Entre las novedades más flamantes está la inminente ley de Memoria Histórica y Democrática que supuestamente viene a completar y mejorar la normativa que sacó adelante el Gobierno de José Luis Rodríguez Zapatero en 2007 y ha tenido poco recorrido práctico. De nuevo hay que soportar con paciencia benedictina a diputados y diputadas que nos explican en lo que consistió la Guerra Civil, que afirman que nadie ha condenado nunca nada, o insisten en que las víctimas –se entiende, las víctimas causadas por el bando franquista– no han sido reparadas. La reacción de la élite política española, ciertamente, ha sido lenta e insuficiente, pero en absoluto despreciable, y el mejor resumen valorativo de la misma sigue estando en el libro Políticas de la memoria y memorias de la política, de la profesora Paloma Aguilar Fernández. Por encima de redundancias y monsergas, el nuevo texto legal ya remitido a las Cortes tiene dos puntos importantes: establece la responsabilidad del Estado en la investigación, localización y excavación de las fosas comunes a través de un plan estatal de exhumaciones financiado públicamente y la dureza (necesaria) que se podrá emplear para que ningún archivo con material sensible sobre la dictadura franquista pueda ser hurtado a los investigadores. Mucha documentación ha desaparecido ya. La Fundación Francisco Franco dispone de un archivo que solo ha dejado consular a fascistas de su entera confianza. En 1976, Rodolfo Martín Villa, ministro de Gobernación en el primer gobierno de Adolfo Suárez, cursó una orden a los gobernadores civiles para que se destruyeran con la máxima diligencia todos los archivos del Movimiento. Y así se hizo.

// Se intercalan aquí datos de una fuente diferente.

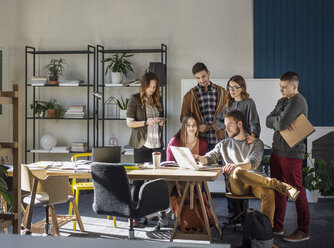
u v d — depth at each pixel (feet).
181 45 20.85
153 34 21.12
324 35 19.76
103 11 21.57
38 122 22.34
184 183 12.63
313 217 15.74
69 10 21.89
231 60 20.45
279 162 12.55
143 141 15.03
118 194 10.22
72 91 22.00
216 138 15.30
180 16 20.85
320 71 19.83
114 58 20.52
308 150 19.69
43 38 22.11
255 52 20.27
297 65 19.99
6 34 21.83
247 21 20.31
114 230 13.83
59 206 17.46
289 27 20.02
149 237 12.91
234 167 11.37
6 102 8.96
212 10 20.58
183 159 11.80
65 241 3.06
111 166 10.09
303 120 11.92
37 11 22.16
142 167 12.35
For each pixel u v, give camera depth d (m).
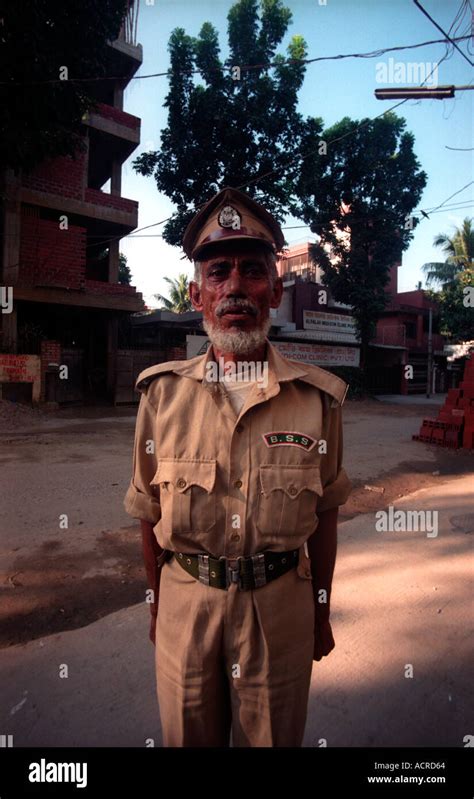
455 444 8.67
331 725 1.90
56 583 3.06
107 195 14.41
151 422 1.35
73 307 14.27
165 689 1.28
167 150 15.78
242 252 1.27
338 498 1.37
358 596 2.91
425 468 7.02
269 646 1.20
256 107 14.81
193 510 1.19
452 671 2.23
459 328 23.38
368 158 18.94
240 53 15.03
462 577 3.17
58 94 9.91
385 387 26.84
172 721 1.27
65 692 2.05
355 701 2.04
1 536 3.85
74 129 11.27
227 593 1.20
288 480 1.19
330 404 1.32
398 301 30.72
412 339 28.48
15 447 7.87
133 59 14.43
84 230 13.78
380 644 2.43
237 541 1.19
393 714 1.97
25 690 2.06
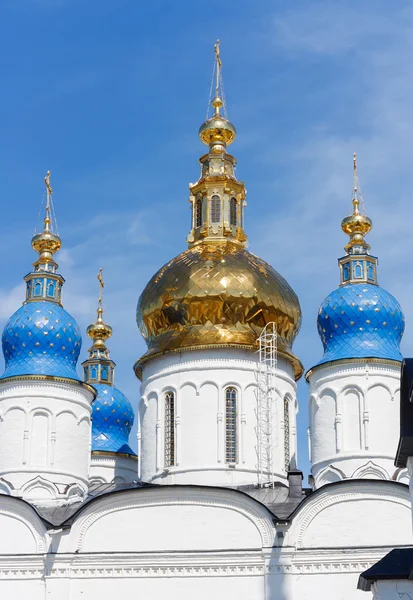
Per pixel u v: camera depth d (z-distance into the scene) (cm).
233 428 6059
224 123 7062
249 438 6025
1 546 5538
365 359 6141
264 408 6069
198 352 6159
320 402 6194
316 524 5344
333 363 6191
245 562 5328
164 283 6353
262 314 6281
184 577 5362
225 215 6744
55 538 5491
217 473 5941
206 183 6806
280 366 6309
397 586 3662
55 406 6241
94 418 8150
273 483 5881
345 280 6538
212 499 5478
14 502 5588
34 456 6134
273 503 5575
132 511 5522
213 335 6156
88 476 6353
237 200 6844
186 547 5419
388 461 5981
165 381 6191
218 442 6000
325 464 6059
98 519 5528
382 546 5256
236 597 5288
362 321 6294
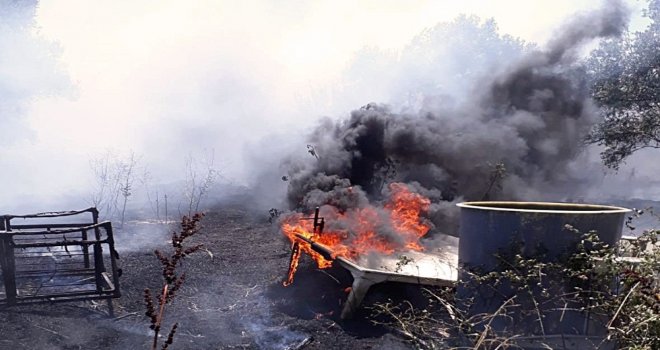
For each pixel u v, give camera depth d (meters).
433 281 4.45
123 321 4.82
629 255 3.53
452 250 6.31
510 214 3.60
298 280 6.02
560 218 3.50
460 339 3.67
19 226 5.85
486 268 3.69
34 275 5.95
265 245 8.76
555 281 3.46
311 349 4.19
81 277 6.16
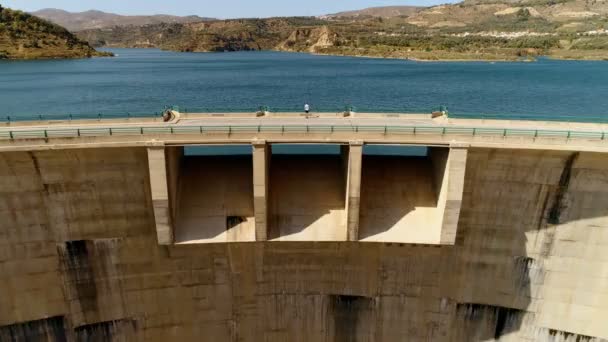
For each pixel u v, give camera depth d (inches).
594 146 1152.2
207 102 4178.2
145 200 1259.2
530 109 3774.6
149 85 5639.8
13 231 1207.6
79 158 1195.3
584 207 1218.6
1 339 1264.8
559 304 1279.5
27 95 4672.7
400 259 1322.6
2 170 1162.6
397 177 1374.3
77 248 1266.0
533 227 1267.2
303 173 1402.6
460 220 1289.4
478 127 1318.9
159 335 1370.6
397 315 1375.5
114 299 1322.6
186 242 1256.8
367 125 1363.2
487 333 1357.0
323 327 1398.9
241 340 1403.8
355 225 1245.7
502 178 1246.3
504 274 1306.6
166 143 1171.9
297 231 1295.5
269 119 1501.0
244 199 1338.6
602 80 5974.4
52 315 1291.8
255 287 1353.3
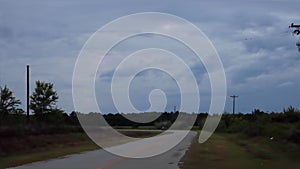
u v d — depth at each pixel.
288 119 49.12
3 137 35.34
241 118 90.31
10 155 31.16
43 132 44.03
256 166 24.02
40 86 61.62
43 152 33.81
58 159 26.77
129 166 22.56
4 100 54.41
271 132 43.69
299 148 31.64
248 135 55.94
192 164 24.55
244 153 33.88
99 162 24.66
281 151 32.50
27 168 21.17
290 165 24.55
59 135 46.75
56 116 61.84
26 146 36.03
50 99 62.12
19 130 37.97
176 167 22.47
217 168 22.81
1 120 39.41
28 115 50.94
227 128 90.31
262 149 35.28
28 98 51.47
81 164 23.36
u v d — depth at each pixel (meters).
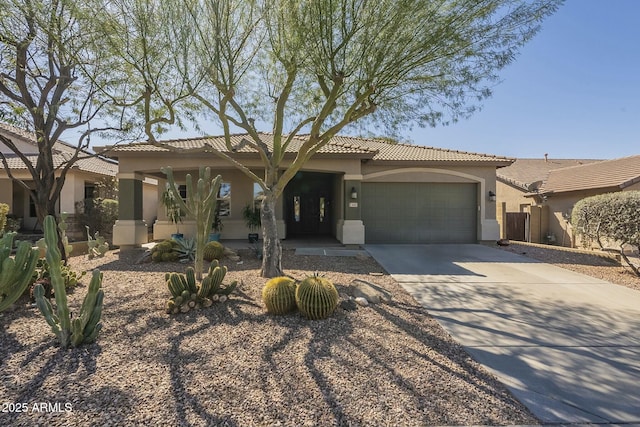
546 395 3.55
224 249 10.89
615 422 3.13
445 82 7.70
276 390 3.49
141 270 9.13
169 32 6.96
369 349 4.48
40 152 8.62
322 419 3.07
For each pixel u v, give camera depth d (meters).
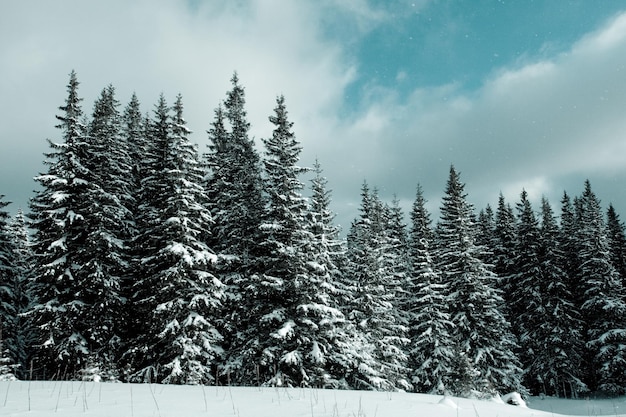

Se me antojan poco discutibles ambos aspecto del texto. Más que convenientes, son imprescindibles. Pero es preocupante que en la nueva Ley de Memoria Histórica se embosque una narrativa falsaria sobre la guerra civil. Hace poco un franquista redicho garantizó, frente a Pablo Casado, que el responsable del golpe de Estado de julio de 1936 fue el Gobierno de la República. No es una aseveración precisamente novedosa: es lo que repitió el franquismo desde el primer momento de la sublevación militar. El mismo Franco recalcó humildemente en varias ocasiones que se vio obligado a dar un golpe de Estado y gobernar cuarenta años España como un cuartel, cuando lo que le hubiera gustado es pintar bodegones. La voluntad criminal de derribar a sangre y fuego un Gobierno legal y legítimo está muy clara. Pero por supuesto que la izquierda tiene sus responsabilidades y no son leves ni episódicas. Socialistas (muy mayoritariamente), comunistas y anarquistas sostenían proyectos políticos revolucionarios y anunciaban abiertamente –desde luego que lo hicieron en vísperas de las elecciones del 36– que la república burguesa y representativa solo era una estación de tránsito hacia el fin de la sociedad de clases en España y la instauración de una dictadura del proletariado. Leer al periodista Chaves Nogales, a la jurista Clara Campoamor o al pedagogo José Castillejo, entre otros, supone una lección que todos deberíamos asumir: la izquierda no es históricamente inocente y cometió estupideces y barbaridades embarradas en fanatismo, muerte y dolor.